=== PEDIDO DADO 1 ===
Substitua "rede social" por "plataforma digital" no trecho da notícia sobre o programa dos EUA em Cuba que começa com as palavras "Governo dos EUA" e termina em "inteligência no exterior.". Apresente o trecho já alterado.
=== PEDIDO DADO 2 ===
Dê continuidade à notícia sobre o programa dos EUA em Cuba a partir do ponto em que ela termina.

Governo dos EUA criou rede social para atrair jovens em Cuba
O governo dos Estados Unidos admitiu, na tarde desta quinta-feira (3), que manteve, até 2012, um programa de desenvolvimento em Cuba que incluiu a criação de uma rede social similar ao Twitter. A notícia foi divulgada na manhã desta quinta pela agência de notícias Associated Press (AP), que afirmou que a rede social tinha como objetivo incentivar a dissidência entre a população cubana contra o governo da ilha no Caribe. Segundo o porta-voz da Casa Branca, Jay Carney, o programa não era “secreto” e estava ligado a um órgão do governo que fomenta o desenvolvimento de países pobres, mas não atua com serviços de inteligência no exterior.
“O programa a que se refere a Associated Press é um programa de desenvolvimento executado pela Agência dos Estados Unidos para o Desenvolvimento Internacional [USAID, na sigla em inglês], e esse programa foi completado em 2012”, afirmou Carney durante entrevista coletiva na tarde desta quinta, horas após a publicação da reportagem. Segundo a AP, o governo cubano não quis se pronunciar sobre a notícia.

=== DADOS FORNECIDOS ===
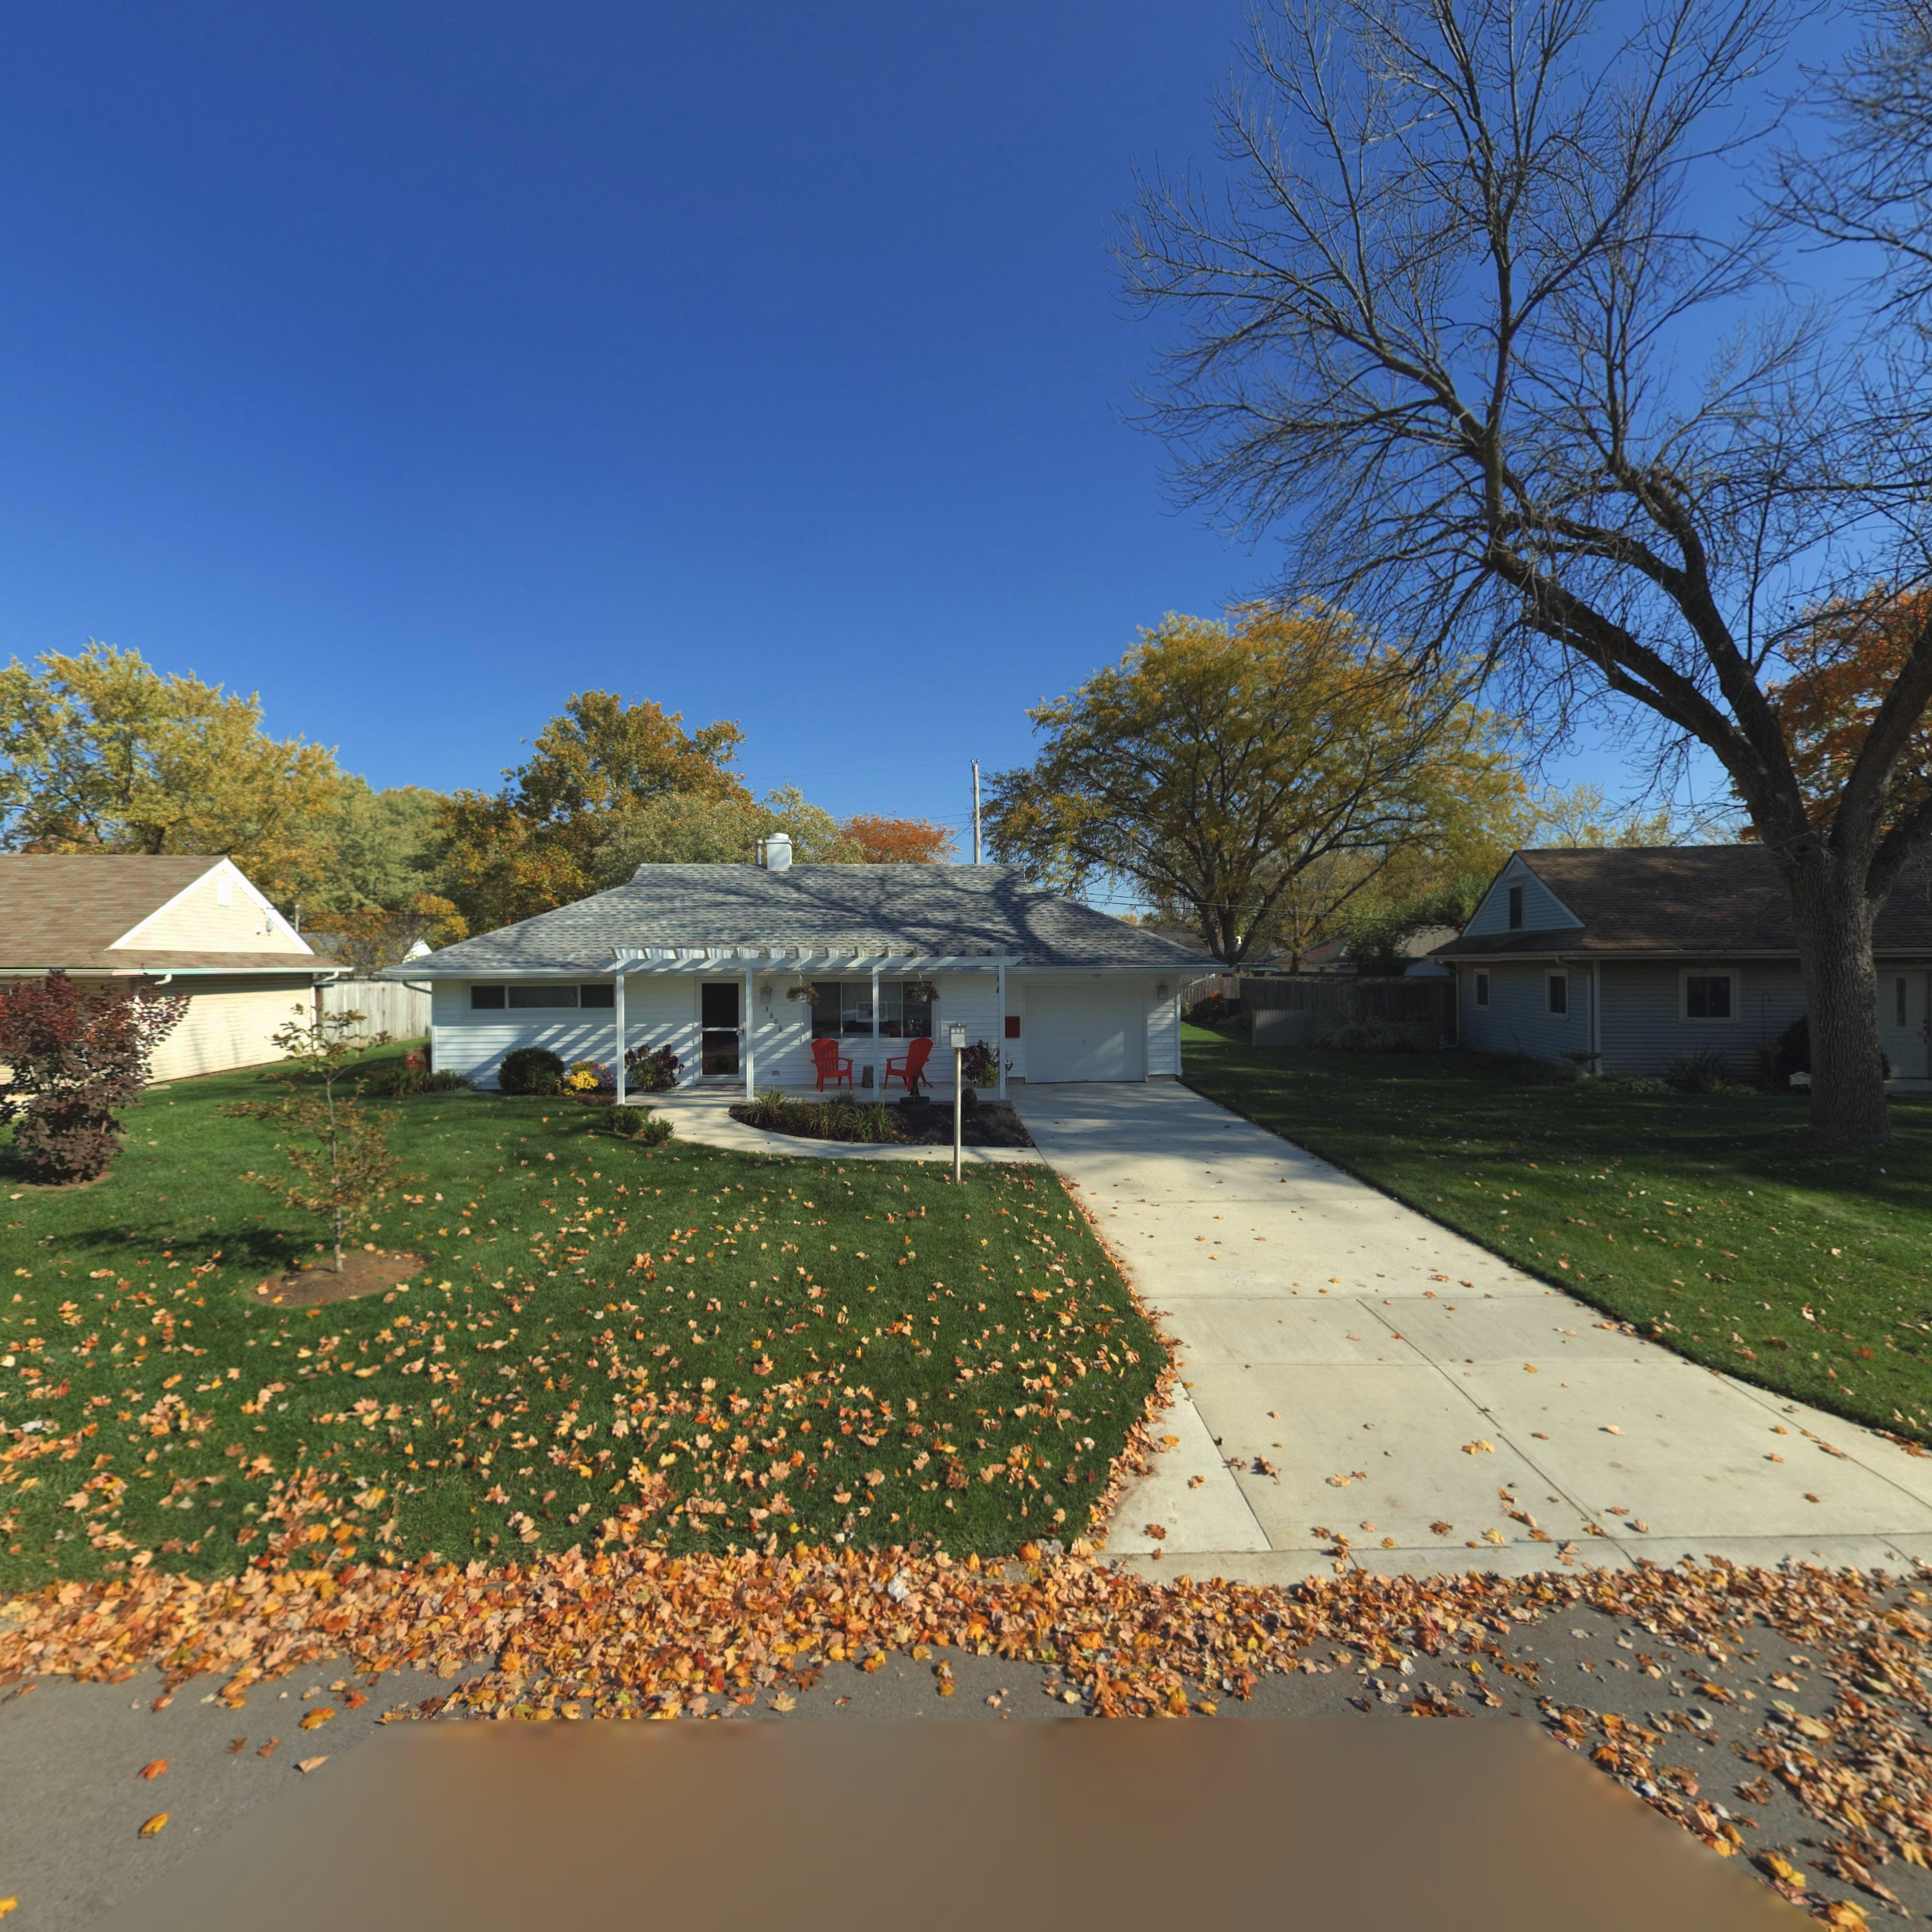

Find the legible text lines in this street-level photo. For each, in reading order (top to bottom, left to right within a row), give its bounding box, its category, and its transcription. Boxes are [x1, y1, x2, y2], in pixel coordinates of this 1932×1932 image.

[763, 1005, 784, 1033] StreetNumber: 3808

=== RESPOSTA DO EXERCÍCIO 1 ===
Governo dos EUA criou plataforma digital para atrair jovens em Cuba
O governo dos Estados Unidos admitiu, na tarde desta quinta-feira (3), que manteve, até 2012, um programa de desenvolvimento em Cuba que incluiu a criação de uma plataforma digital similar ao Twitter. A notícia foi divulgada na manhã desta quinta pela agência de notícias Associated Press (AP), que afirmou que a plataforma digital tinha como objetivo incentivar a dissidência entre a população cubana contra o governo da ilha no Caribe. Segundo o porta-voz da Casa Branca, Jay Carney, o programa não era “secreto” e estava ligado a um órgão do governo que fomenta o desenvolvimento de países pobres, mas não atua com serviços de inteligência no exterior.

=== RESPOSTA DO EXERCÍCIO 2 ===
“Como vocês sabem, a USAID é uma agência de desenvolvimento, não uma agência de inteligência. Sugestões de que esse foi um programa secreto são erradas”, continuou Carney. “O congresso financia programas democráticos para Cuba para ajudar a empoderar os cubanos para que eles possam acessar mais informação e fortalecer a sociedade civil. Esses financiamentos são públicos, ao contrário de operações secretas. O dinheiro investido foi debatido no congresso. Além disso, o Escritório de Contabilidade do Governo [GAO, na sigla em inglês] revisou esse programa em detalhes em 2013 e concluiu que ele foi conduzido de acordo com as leis americanas e sob controles de supervisão apropriados.”
De acordo com a AP, a rede social criada pelo governo americano em Cuba foi batizada de ZunZuneo, que remete ao nome “zunzun”, como o pássaro beija-flor é conhecido em Cuba. Ela funcionou durante dois anos e atraiu a dezenas de milhares de usuários. O plano era que, a princípio, a rede se tornasse popular entre os jovens de Cuba, para em seguida incentivá-los a se tornarem dissidentes.
A agência afirma, porém, que em nenhum momento a plataforma divulgou que sua criação se devia à USAID, uma agência vinculada ao Departamento de Estado dos EUA. A AP diz ainda que os criadores da rede estavam coletando dados pessoais dos usuários sem aviso prévio, para um dia usá-los com propósitos políticos.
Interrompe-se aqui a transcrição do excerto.